#### INSTRUCTION
The response should consist of the records, reproduced exactly.

[Start of Attachment]

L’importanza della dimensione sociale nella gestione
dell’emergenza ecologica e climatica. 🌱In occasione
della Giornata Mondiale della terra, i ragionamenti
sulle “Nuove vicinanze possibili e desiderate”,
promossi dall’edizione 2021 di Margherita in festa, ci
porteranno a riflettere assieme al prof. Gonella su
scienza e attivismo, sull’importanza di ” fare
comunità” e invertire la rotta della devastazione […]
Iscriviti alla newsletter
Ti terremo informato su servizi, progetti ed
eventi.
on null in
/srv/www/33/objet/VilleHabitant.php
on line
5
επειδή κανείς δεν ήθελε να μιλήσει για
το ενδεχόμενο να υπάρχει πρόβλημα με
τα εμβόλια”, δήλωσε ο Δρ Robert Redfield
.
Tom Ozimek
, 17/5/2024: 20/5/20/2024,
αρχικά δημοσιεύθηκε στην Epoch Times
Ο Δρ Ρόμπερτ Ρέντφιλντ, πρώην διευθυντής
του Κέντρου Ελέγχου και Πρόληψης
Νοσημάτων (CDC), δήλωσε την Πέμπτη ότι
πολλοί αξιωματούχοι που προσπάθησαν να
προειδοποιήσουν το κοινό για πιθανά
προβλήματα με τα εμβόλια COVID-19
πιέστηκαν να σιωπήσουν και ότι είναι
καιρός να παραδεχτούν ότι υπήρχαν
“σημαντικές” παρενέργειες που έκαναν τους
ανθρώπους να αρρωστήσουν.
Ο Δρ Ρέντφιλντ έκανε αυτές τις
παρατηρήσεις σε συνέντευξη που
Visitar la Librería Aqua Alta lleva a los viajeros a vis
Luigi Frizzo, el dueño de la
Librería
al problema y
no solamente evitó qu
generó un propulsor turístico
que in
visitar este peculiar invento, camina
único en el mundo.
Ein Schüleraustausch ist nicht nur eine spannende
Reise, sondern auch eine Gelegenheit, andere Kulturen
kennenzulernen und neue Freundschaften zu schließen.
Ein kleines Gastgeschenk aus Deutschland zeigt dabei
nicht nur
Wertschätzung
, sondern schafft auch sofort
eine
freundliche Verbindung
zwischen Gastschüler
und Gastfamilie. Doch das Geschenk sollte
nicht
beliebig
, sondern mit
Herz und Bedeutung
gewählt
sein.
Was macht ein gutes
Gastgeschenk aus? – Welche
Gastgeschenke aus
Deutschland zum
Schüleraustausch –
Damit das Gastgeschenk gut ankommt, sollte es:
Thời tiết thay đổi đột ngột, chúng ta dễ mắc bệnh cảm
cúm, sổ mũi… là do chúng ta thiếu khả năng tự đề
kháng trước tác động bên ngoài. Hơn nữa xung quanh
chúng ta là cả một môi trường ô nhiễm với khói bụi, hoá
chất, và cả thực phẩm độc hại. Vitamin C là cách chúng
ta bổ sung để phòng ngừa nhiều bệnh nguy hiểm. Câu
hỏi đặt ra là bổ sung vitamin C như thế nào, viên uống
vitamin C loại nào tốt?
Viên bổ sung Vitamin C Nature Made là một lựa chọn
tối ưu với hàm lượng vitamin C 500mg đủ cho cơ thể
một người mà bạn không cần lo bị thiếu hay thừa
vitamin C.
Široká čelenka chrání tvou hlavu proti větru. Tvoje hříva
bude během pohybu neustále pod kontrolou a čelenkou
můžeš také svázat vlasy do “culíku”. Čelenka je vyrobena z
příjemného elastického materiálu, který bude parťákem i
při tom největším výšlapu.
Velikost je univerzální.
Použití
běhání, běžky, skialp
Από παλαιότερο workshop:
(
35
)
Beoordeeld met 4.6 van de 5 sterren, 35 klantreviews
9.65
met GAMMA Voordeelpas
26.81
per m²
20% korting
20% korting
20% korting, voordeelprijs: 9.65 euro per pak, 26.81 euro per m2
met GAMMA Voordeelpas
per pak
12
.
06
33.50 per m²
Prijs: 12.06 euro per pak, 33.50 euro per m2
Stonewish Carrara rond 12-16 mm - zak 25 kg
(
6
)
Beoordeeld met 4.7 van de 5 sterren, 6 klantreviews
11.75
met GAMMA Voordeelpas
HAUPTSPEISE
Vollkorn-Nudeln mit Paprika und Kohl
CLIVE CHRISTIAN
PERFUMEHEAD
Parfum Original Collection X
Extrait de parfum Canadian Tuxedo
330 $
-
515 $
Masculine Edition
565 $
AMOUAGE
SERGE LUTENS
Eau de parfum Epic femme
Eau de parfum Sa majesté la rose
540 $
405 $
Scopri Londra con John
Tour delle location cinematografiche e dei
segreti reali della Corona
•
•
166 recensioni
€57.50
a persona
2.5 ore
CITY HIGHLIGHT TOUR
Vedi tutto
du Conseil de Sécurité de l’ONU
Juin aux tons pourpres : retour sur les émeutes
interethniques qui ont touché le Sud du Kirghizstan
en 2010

[End of Attachment]

#### FINAL ANSWER
L’importanza della dimensione sociale nella gestione
dell’emergenza ecologica e climatica. 🌱In occasione
della Giornata Mondiale della terra, i ragionamenti
sulle “Nuove vicinanze possibili e desiderate”,
promossi dall’edizione 2021 di Margherita in festa, ci
porteranno a riflettere assieme al prof. Gonella su
scienza e attivismo, sull’importanza di ” fare
comunità” e invertire la rotta della devastazione […]
Iscriviti alla newsletter
Ti terremo informato su servizi, progetti ed
eventi.
on null in
/srv/www/33/objet/VilleHabitant.php
on line
5
επειδή κανείς δεν ήθελε να μιλήσει για
το ενδεχόμενο να υπάρχει πρόβλημα με
τα εμβόλια”, δήλωσε ο Δρ Robert Redfield
.
Tom Ozimek
, 17/5/2024: 20/5/20/2024,
αρχικά δημοσιεύθηκε στην Epoch Times
Ο Δρ Ρόμπερτ Ρέντφιλντ, πρώην διευθυντής
του Κέντρου Ελέγχου και Πρόληψης
Νοσημάτων (CDC), δήλωσε την Πέμπτη ότι
πολλοί αξιωματούχοι που προσπάθησαν να
προειδοποιήσουν το κοινό για πιθανά
προβλήματα με τα εμβόλια COVID-19
πιέστηκαν να σιωπήσουν και ότι είναι
καιρός να παραδεχτούν ότι υπήρχαν
“σημαντικές” παρενέργειες που έκαναν τους
ανθρώπους να αρρωστήσουν.
Ο Δρ Ρέντφιλντ έκανε αυτές τις
παρατηρήσεις σε συνέντευξη που
Visitar la Librería Aqua Alta lleva a los viajeros a vis
Luigi Frizzo, el dueño de la
Librería
al problema y
no solamente evitó qu
generó un propulsor turístico
que in
visitar este peculiar invento, camina
único en el mundo.
Ein Schüleraustausch ist nicht nur eine spannende
Reise, sondern auch eine Gelegenheit, andere Kulturen
kennenzulernen und neue Freundschaften zu schließen.
Ein kleines Gastgeschenk aus Deutschland zeigt dabei
nicht nur
Wertschätzung
, sondern schafft auch sofort
eine
freundliche Verbindung
zwischen Gastschüler
und Gastfamilie. Doch das Geschenk sollte
nicht
beliebig
, sondern mit
Herz und Bedeutung
gewählt
sein.
Was macht ein gutes
Gastgeschenk aus? – Welche
Gastgeschenke aus
Deutschland zum
Schüleraustausch –
Damit das Gastgeschenk gut ankommt, sollte es:
Thời tiết thay đổi đột ngột, chúng ta dễ mắc bệnh cảm
cúm, sổ mũi… là do chúng ta thiếu khả năng tự đề
kháng trước tác động bên ngoài. Hơn nữa xung quanh
chúng ta là cả một môi trường ô nhiễm với khói bụi, hoá
chất, và cả thực phẩm độc hại. Vitamin C là cách chúng
ta bổ sung để phòng ngừa nhiều bệnh nguy hiểm. Câu
hỏi đặt ra là bổ sung vitamin C như thế nào, viên uống
vitamin C loại nào tốt?
Viên bổ sung Vitamin C Nature Made là một lựa chọn
tối ưu với hàm lượng vitamin C 500mg đủ cho cơ thể
một người mà bạn không cần lo bị thiếu hay thừa
vitamin C.
Široká čelenka chrání tvou hlavu proti větru. Tvoje hříva
bude během pohybu neustále pod kontrolou a čelenkou
můžeš také svázat vlasy do “culíku”. Čelenka je vyrobena z
příjemného elastického materiálu, který bude parťákem i
při tom největším výšlapu.
Velikost je univerzální.
Použití
běhání, běžky, skialp
Από παλαιότερο workshop:
(
35
)
Beoordeeld met 4.6 van de 5 sterren, 35 klantreviews
9.65
met GAMMA Voordeelpas
26.81
per m²
20% korting
20% korting
20% korting, voordeelprijs: 9.65 euro per pak, 26.81 euro per m2
met GAMMA Voordeelpas
per pak
12
.
06
33.50 per m²
Prijs: 12.06 euro per pak, 33.50 euro per m2
Stonewish Carrara rond 12-16 mm - zak 25 kg
(
6
)
Beoordeeld met 4.7 van de 5 sterren, 6 klantreviews
11.75
met GAMMA Voordeelpas
HAUPTSPEISE
Vollkorn-Nudeln mit Paprika und Kohl
CLIVE CHRISTIAN
PERFUMEHEAD
Parfum Original Collection X
Extrait de parfum Canadian Tuxedo
330 $
-
515 $
Masculine Edition
565 $
AMOUAGE
SERGE LUTENS
Eau de parfum Epic femme
Eau de parfum Sa majesté la rose
540 $
405 $
Scopri Londra con John
Tour delle location cinematografiche e dei
segreti reali della Corona
•
•
166 recensioni
€57.50
a persona
2.5 ore
CITY HIGHLIGHT TOUR
Vedi tutto
du Conseil de Sécurité de l’ONU
Juin aux tons pourpres : retour sur les émeutes
interethniques qui ont touché le Sud du Kirghizstan
en 2010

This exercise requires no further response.